On retrouve dans cette production la cohérence narrative qui faisait tout l’intérêt des interprétations du danseur Johan Kobborg. L’attention au détail y est poussée très loin : Albrecht est clairement prédateur dans ses premières interactions avec Giselle ; lors de la scène de la folie, le duc de Courlande barre la route de son épée à son futur beau-fils, l’interceptant dans son élan vers Giselle ; la mise en scène a même trouvé une solution élégante au problème de la cape d’Albrecht, dont la gestion frise le ridicule dans bien des actes blancs.

Alors qu’à San Francisco, il faut apprécier les interprètes en dépit de la production, avec le RNZB, c’est la production qui met en valeur la compagnie et les danseurs, quelles qu’en soient les qualités et les faiblesses.

Ainsi, la compagnie néo-zélandaise disposant seulement de 34 danseurs, Kobborg et Stiefel ne peuvent aligner que 12 Willis (dont certaines n’ont pas du tout le physique poétique). Ils compensent cet embarras de pauvreté en dessinant intelligemment l’espace, et avec quelques idées fortes : lorsqu’Albrecht se lance dans une série désespérée d’entrechats six, les filles vengeresses l’encerclent de plus en plus près, rendant physiquement sensible l’oppression mortelle qu’elles exercent. L’angoisse gagne le spectateur, jusqu’à ce que les Willis se rangent sur deux rangs (il ne peut plus fuir vu son épuisement, et en même temps, l’espace s’ouvre, permettant la dernière intervention de Giselle). Le jour se lève, chaque coup de cloche est ponctué d’un mouvement (de la tête, des mains, puis des bras) signalant l’évanouissement du pouvoir des Willis.
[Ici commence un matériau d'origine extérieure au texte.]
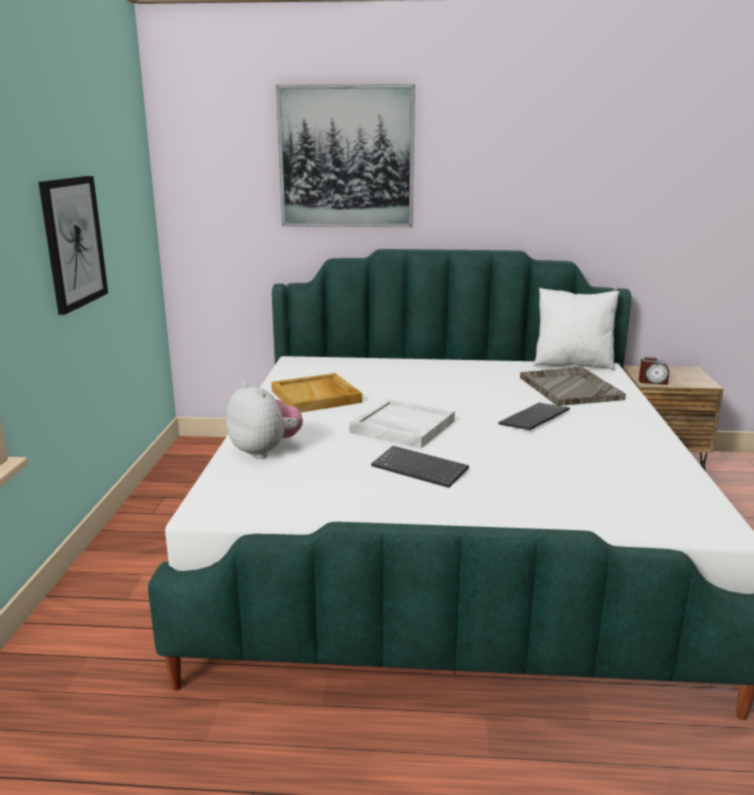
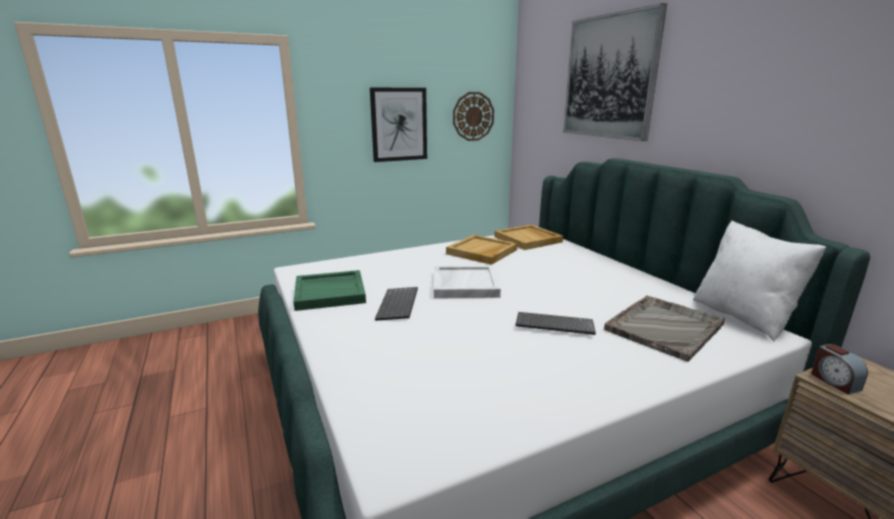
camera: 60 degrees right, 0 degrees up
plush toy [226,382,303,459] -> none
none -> green tray [293,270,366,311]
none -> wall clock [453,92,494,141]
none -> beige tray [495,224,563,250]

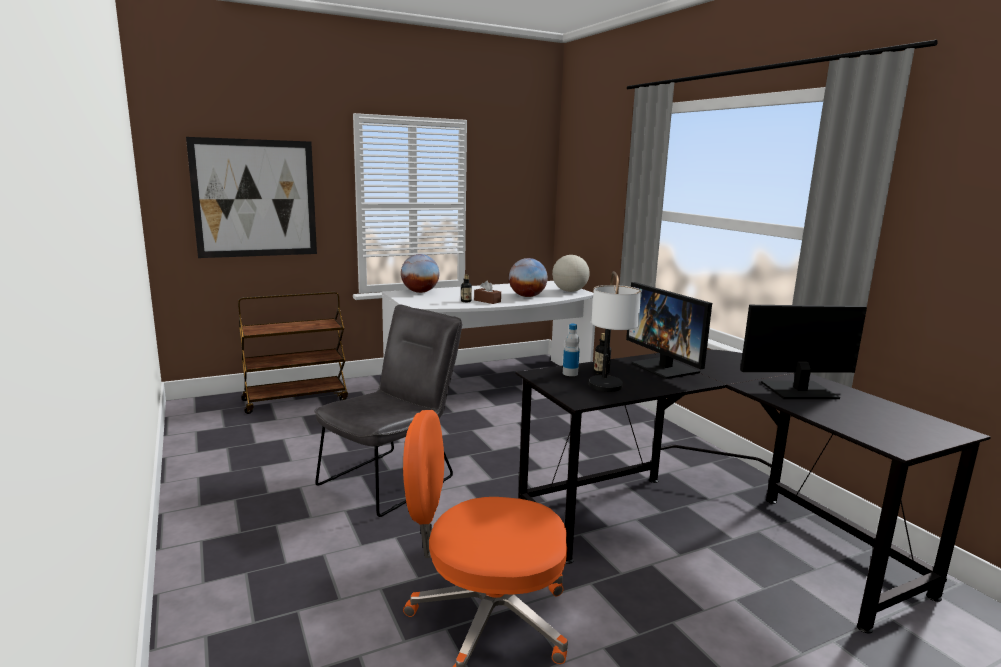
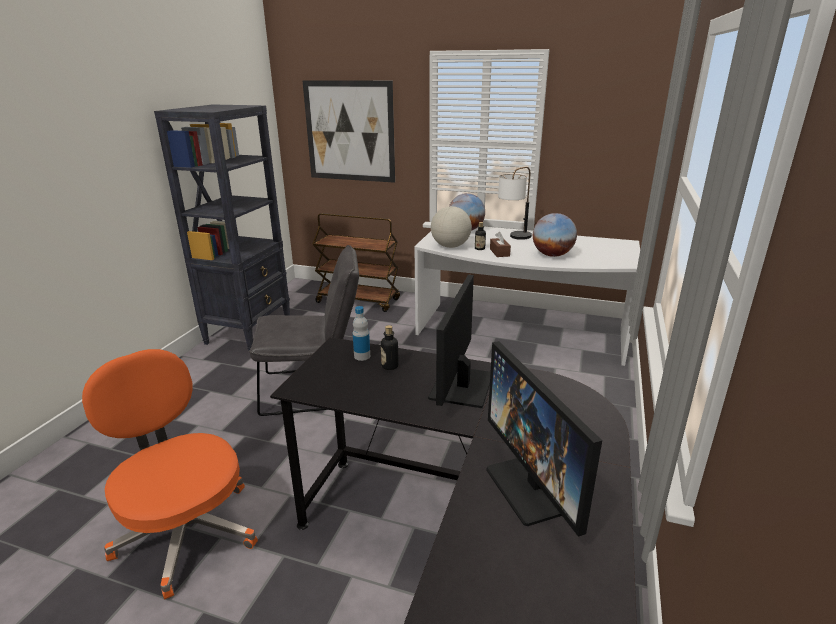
camera: 45 degrees right, 10 degrees up
globe [552,255,590,292] -> globe moved to [431,206,472,248]
table lamp [589,271,641,392] -> table lamp moved to [498,166,532,240]
monitor [740,305,867,399] -> monitor turned 150 degrees counterclockwise [486,341,602,537]
none -> black bookcase [154,104,290,351]

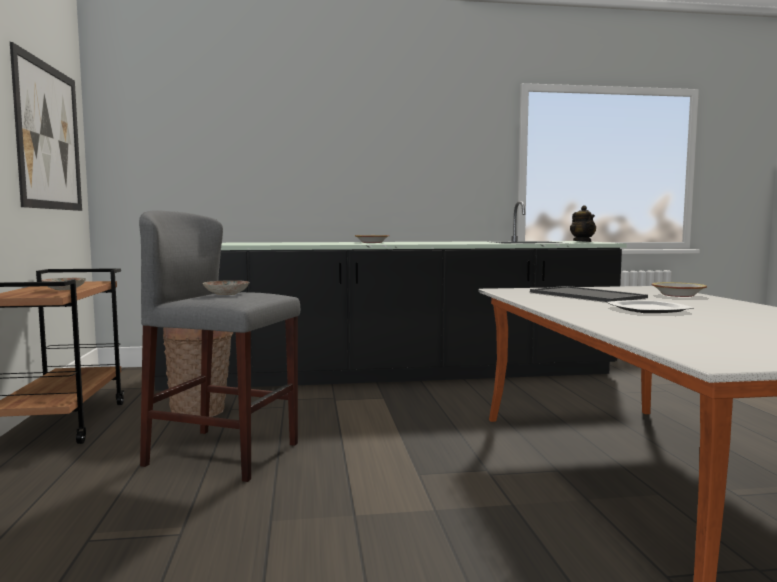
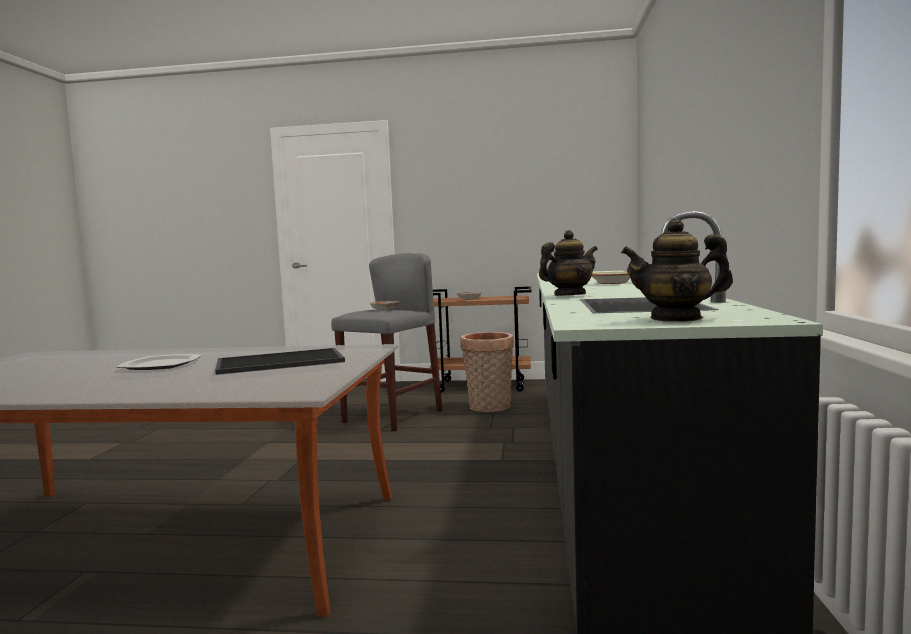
camera: 105 degrees right, 0 degrees up
picture [10,42,82,211] -> none
bowl [652,282,707,297] -> none
none -> teapot [539,230,597,296]

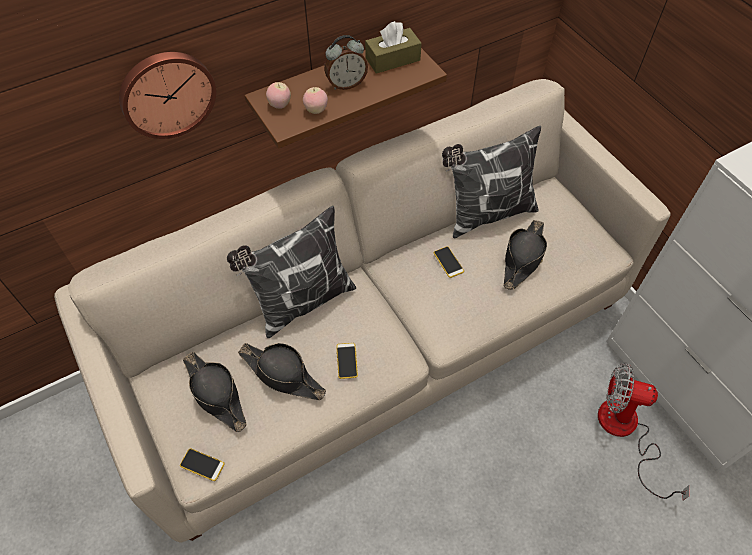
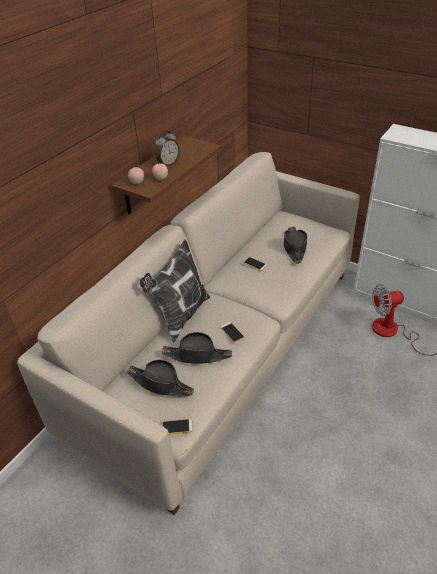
camera: 25 degrees left, 15 degrees down
wall clock [119,52,216,139] -> none
brown tissue box [365,21,422,74] -> none
pillow [442,126,541,238] -> none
Grâce à une direction d’acteur au cordeau, Qi Huan (remplaçant Kowei Iwamoto, initialement prévu lors de la matinée du 2 février) est le titulaire du rôle d’Albrecht le plus crédible et émouvant qu’il m’ait été donné de voir. Lucy Green est aussi une jolie Giselle, naïve et entière, mais aussi très légère au second acte (avec même certains des petits sauts les plus réussis de la semaine). Le RNZB se promène en tournée avec son orchestre dédié (et son chef, Nigel Gaynor), et il a bien raison : on entend la partition d’Adam enfin servie comme elle le mérite.

Kobborg & Stiefel modernisent Giselle non pas dans le mauvais sens du terme (faire joujou avec un chef-d’œuvre du passé en se pensant plus malin que lui), mais pour l’enrichir et l’adapter à la sensibilité d’aujourd’hui. En ce sens, l’acte blanc ne montre pas seulement des êtres surnaturels issus de l’imagination romantique. Les Willis sont aussi l’instrument du destin : quand Albrecht vieilli revient sur la tombe de Giselle, celles qui lui avaient jadis fait grâce réapparaissent pour réclamer leur dû. La cloche sonne à nouveau, cette fois pour de bon.